PROVIDED MATERIAL:
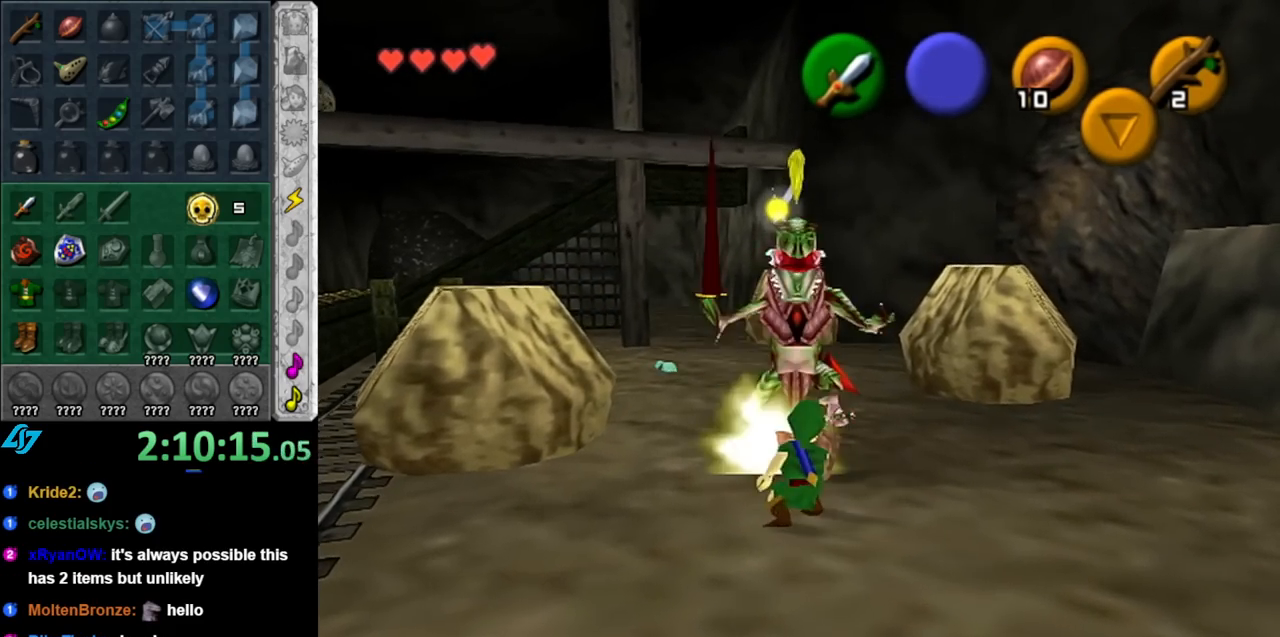
{"buttons": [], "left_stick": "center", "right_stick": "center", "events": [[367, "R1", "down"], [433, "left_stick", "center"], [500, "R1", "up"]]}
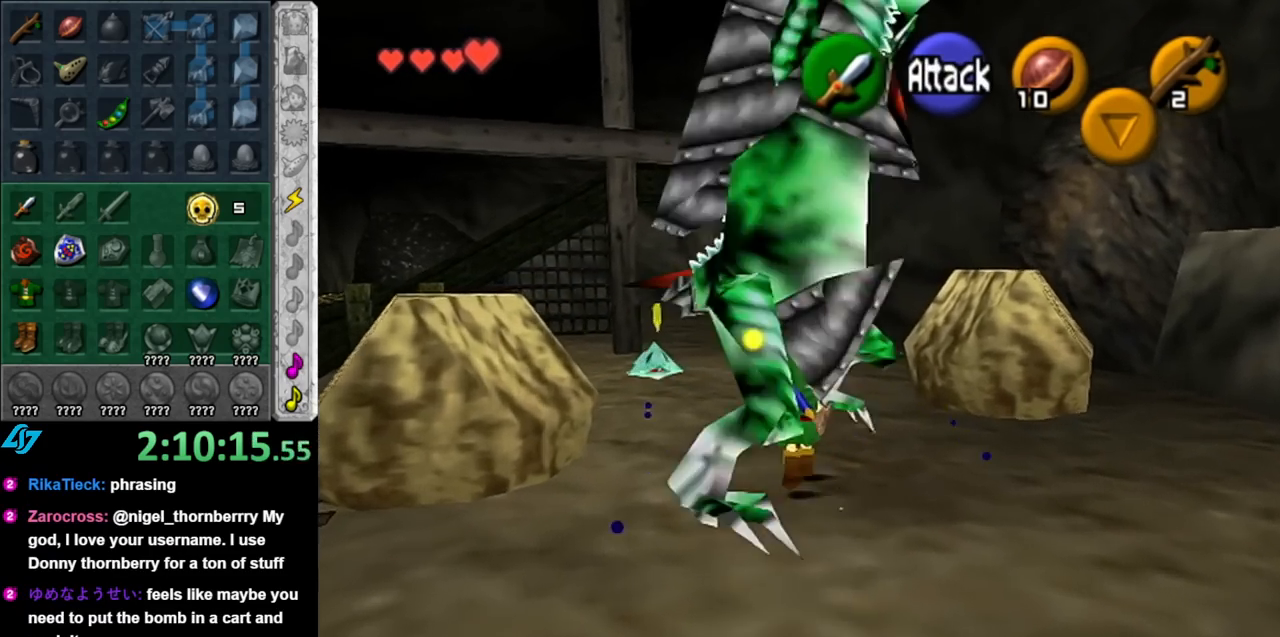
{"buttons": [], "left_stick": "down", "right_stick": "center", "events": [[33, "left_stick", "down"], [150, "Y", "down"], [250, "Y", "up"]]}
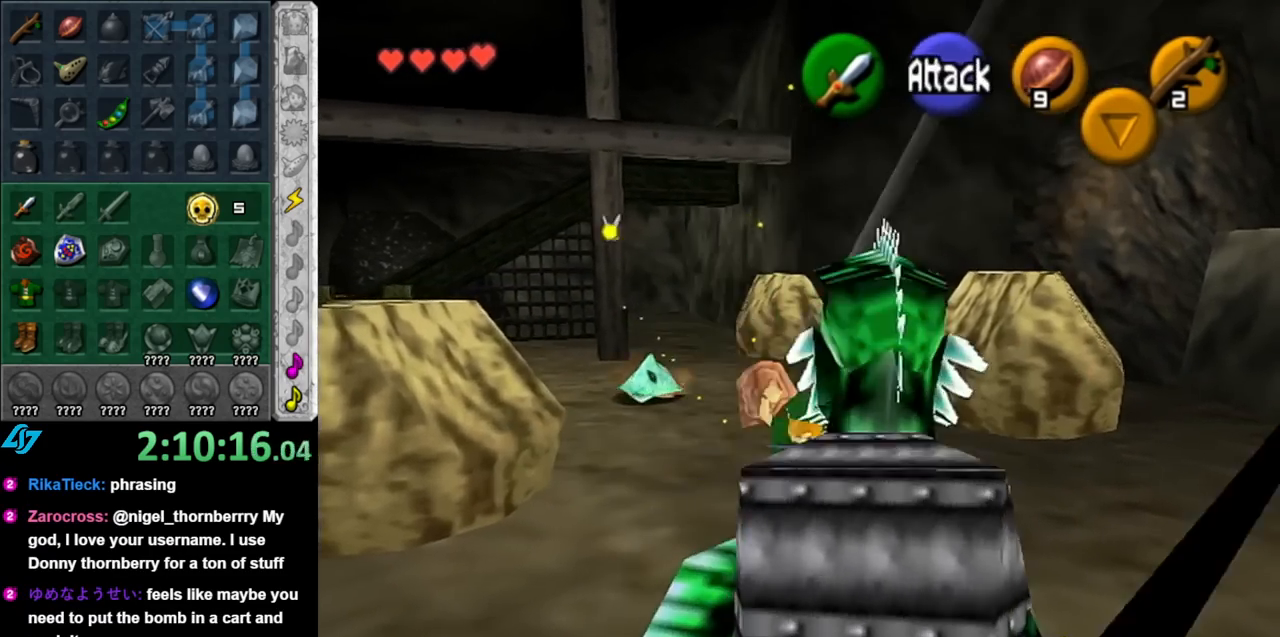
{"buttons": [], "left_stick": "down", "right_stick": "center", "events": []}
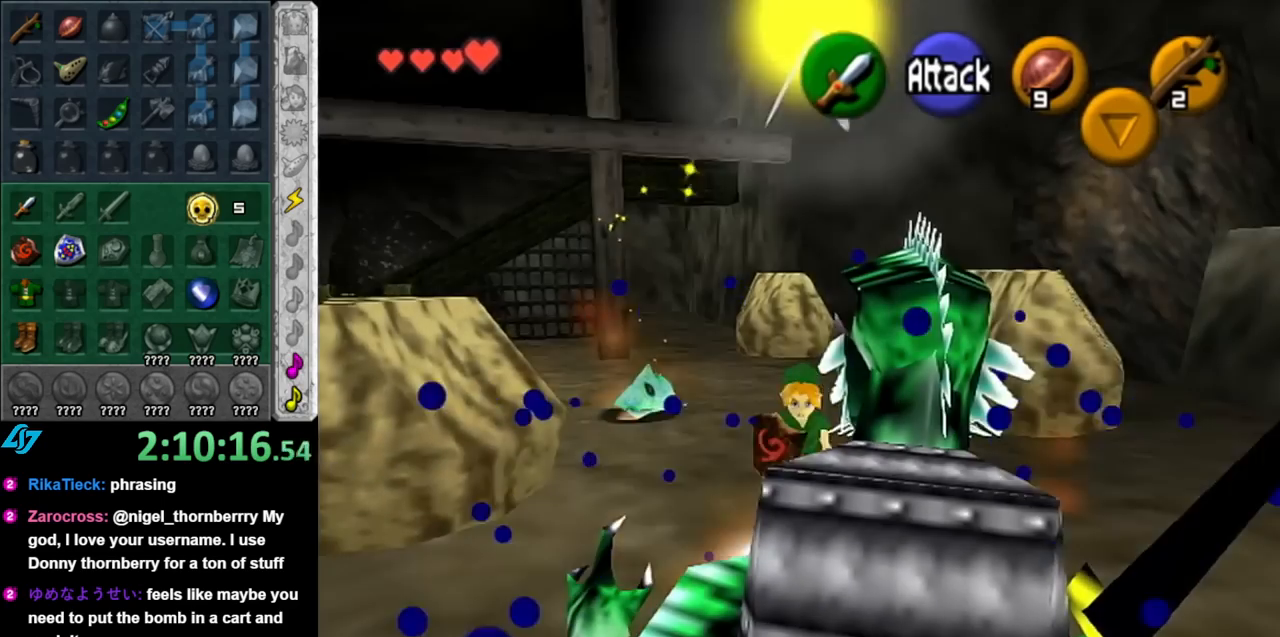
{"buttons": ["R1"], "left_stick": "center", "right_stick": "center", "events": [[283, "R1", "down"], [367, "B", "down"], [467, "left_stick", "center"], [500, "B", "up"]]}
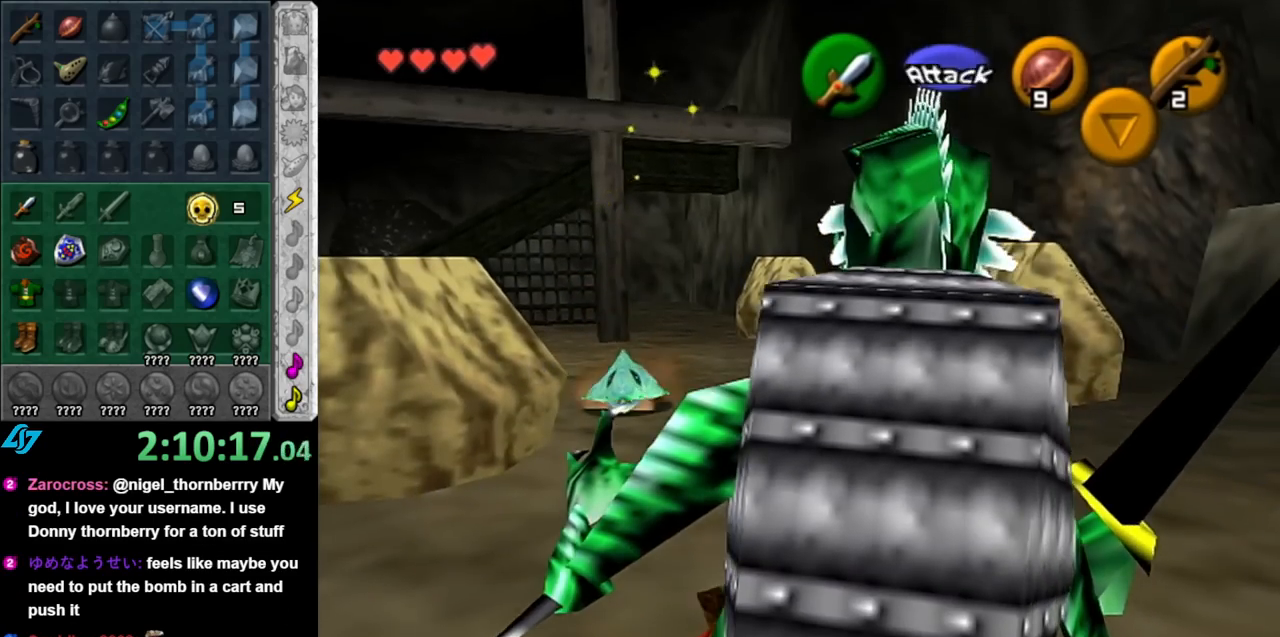
{"buttons": [], "left_stick": "up-left", "right_stick": "center", "events": [[33, "R1", "up"], [183, "left_stick", "up"], [500, "left_stick", "up-left"]]}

TASK DETAILS: Could you set down every entry again exactly as written, leaving out any pictures?

WRITTEN RESPONSE:
{"buttons": [], "left_stick": "center", "right_stick": "center", "events": [[367, "R1", "down"], [433, "left_stick", "center"], [500, "R1", "up"]]}
{"buttons": [], "left_stick": "down", "right_stick": "center", "events": [[33, "left_stick", "down"], [150, "Y", "down"], [250, "Y", "up"]]}
{"buttons": [], "left_stick": "down", "right_stick": "center", "events": []}
{"buttons": ["R1"], "left_stick": "center", "right_stick": "center", "events": [[283, "R1", "down"], [367, "B", "down"], [467, "left_stick", "center"], [500, "B", "up"]]}
{"buttons": [], "left_stick": "up-left", "right_stick": "center", "events": [[33, "R1", "up"], [183, "left_stick", "up"], [500, "left_stick", "up-left"]]}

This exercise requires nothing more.